All of the data below should be output exactly as given.

-- Opening Marker --

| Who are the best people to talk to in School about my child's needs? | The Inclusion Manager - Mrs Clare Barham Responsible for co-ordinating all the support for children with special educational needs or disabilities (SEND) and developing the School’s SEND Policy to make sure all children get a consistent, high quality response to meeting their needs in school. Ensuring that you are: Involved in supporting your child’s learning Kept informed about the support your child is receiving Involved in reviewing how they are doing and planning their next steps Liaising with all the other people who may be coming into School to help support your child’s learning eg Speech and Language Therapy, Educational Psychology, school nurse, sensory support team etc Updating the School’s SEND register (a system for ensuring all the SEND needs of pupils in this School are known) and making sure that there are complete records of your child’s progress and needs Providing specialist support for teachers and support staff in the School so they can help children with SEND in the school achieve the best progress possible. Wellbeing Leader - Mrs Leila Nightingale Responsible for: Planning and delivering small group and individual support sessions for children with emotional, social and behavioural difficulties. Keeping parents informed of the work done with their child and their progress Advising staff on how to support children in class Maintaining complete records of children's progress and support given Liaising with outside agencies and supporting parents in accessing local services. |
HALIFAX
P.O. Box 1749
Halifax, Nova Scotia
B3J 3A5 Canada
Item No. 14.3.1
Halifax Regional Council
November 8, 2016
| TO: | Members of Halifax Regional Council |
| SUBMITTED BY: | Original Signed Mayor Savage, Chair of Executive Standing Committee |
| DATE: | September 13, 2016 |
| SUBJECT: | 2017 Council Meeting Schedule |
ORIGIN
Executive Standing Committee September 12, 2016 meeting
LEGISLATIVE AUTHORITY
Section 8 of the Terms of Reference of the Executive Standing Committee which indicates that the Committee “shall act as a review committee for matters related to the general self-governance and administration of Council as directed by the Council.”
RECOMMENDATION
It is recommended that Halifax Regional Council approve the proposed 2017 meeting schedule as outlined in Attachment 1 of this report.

-- Closing Marker --

== Response to this exercise ==
| Who are the best people to talk to in School about my child's needs? | The Inclusion Manager - Mrs Clare Barham Responsible for co-ordinating all the support for children with special educational needs or disabilities (SEND) and developing the School’s SEND Policy to make sure all children get a consistent, high quality response to meeting their needs in school. Ensuring that you are: Involved in supporting your child’s learning Kept informed about the support your child is receiving Involved in reviewing how they are doing and planning their next steps Liaising with all the other people who may be coming into School to help support your child’s learning eg Speech and Language Therapy, Educational Psychology, school nurse, sensory support team etc Updating the School’s SEND register (a system for ensuring all the SEND needs of pupils in this School are known) and making sure that there are complete records of your child’s progress and needs Providing specialist support for teachers and support staff in the School so they can help children with SEND in the school achieve the best progress possible. Wellbeing Leader - Mrs Leila Nightingale Responsible for: Planning and delivering small group and individual support sessions for children with emotional, social and behavioural difficulties. Keeping parents informed of the work done with their child and their progress Advising staff on how to support children in class Maintaining complete records of children's progress and support given Liaising with outside agencies and supporting parents in accessing local services. |
HALIFAX
P.O. Box 1749
Halifax, Nova Scotia
B3J 3A5 Canada
Item No. 14.3.1
Halifax Regional Council
November 8, 2016
| TO: | Members of Halifax Regional Council |
| SUBMITTED BY: | Original Signed Mayor Savage, Chair of Executive Standing Committee |
| DATE: | September 13, 2016 |
| SUBJECT: | 2017 Council Meeting Schedule |
ORIGIN
Executive Standing Committee September 12, 2016 meeting
LEGISLATIVE AUTHORITY
Section 8 of the Terms of Reference of the Executive Standing Committee which indicates that the Committee “shall act as a review committee for matters related to the general self-governance and administration of Council as directed by the Council.”
RECOMMENDATION
It is recommended that Halifax Regional Council approve the proposed 2017 meeting schedule as outlined in Attachment 1 of this report.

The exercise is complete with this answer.